The other night, I was making dinner and also talking on the phone to a friend while I cooked.
Shortly before my phone call, I had confiscated The Prince's jumbo-sized bag of beef jerky "Because dinner will be ready in ten minutes."
The Prince was not happy about this. He started frantically searching the apartment for his beef jerky, but because I'm not an idiot, I'd hidden it somewhere I knew he'd never think to look, which was under the duvet in our room. I mean, really, for him to find it there he practically would have had to make the bed, and I knew THAT was never going to happen.
When he realized he couldn't find it, I got a tap on the shoulder and turned around to see this:
First, notice the improper wording. He does this to annoy me and also to sound more like a cute child.
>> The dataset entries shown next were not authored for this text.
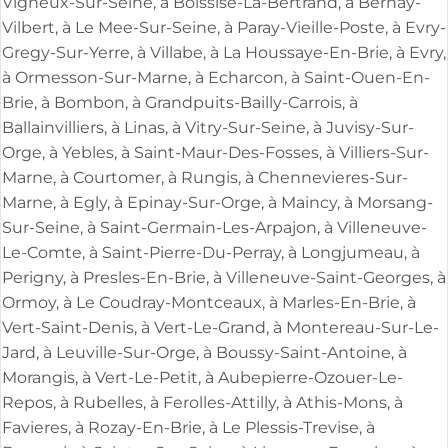
Vigneux-Sur-Seine, à Boissise-La-Bertrand, à Bernay-
Vilbert, à Le Mee-Sur-Seine, à Paray-Vieille-Poste, à Evry-
Gregy-Sur-Yerre, à Villabe, à La Houssaye-En-Brie, à Evry,
à Ormesson-Sur-Marne, à Echarcon, à Saint-Ouen-En-
Brie, à Bombon, à Grandpuits-Bailly-Carrois, à
Ballainvilliers, à Linas, à Vitry-Sur-Seine, à Juvisy-Sur-
Orge, à Yebles, à Saint-Maur-Des-Fosses, à Villiers-Sur-
Marne, à Courtomer, à Rungis, à Chennevieres-Sur-
Marne, à Egly, à Epinay-Sur-Orge, à Maincy, à Morsang-
Sur-Seine, à Saint-Germain-Les-Arpajon, à Villeneuve-
Le-Comte, à Saint-Pierre-Du-Perray, à Longjumeau, à
Perigny, à Presles-En-Brie, à Villeneuve-Saint-Georges, à
Ormoy, à Le Coudray-Montceaux, à Marles-En-Brie, à
Vert-Saint-Denis, à Vert-Le-Grand, à Montereau-Sur-Le-
Jard, à Leuville-Sur-Orge, à Boussy-Saint-Antoine, à
Morangis, à Vert-Le-Petit, à Aubepierre-Ozouer-Le-
Repos, à Rubelles, à Ferolles-Attilly, à Athis-Mons, à
Favieres, à Rozay-En-Brie, à Le Plessis-Trevise, à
This ploy rarely works on me.
Second, there's the threat of him being a "junkyard cat", which, yes, is a reference to It's Always Sunny in Philadelphia. This is also a running joke we have from back when our landlord denied us a puppy and got one for herself. To make ourselves feel better, we spent a few minutes one night meowing like super loud, hungry, angry cats. These angry cat noises have since become a first class method of expressing unhappiness within our relationship. I guess he figured that making loud meowing noises while I was on the phone would embarass me.
Third, his demand. The "meat treat" is, of course, his bag of beef jerky.
His note didn't work. I made him eat all of his vegetables before he got his "meat treat" back.
In other news, I've officially become my mother.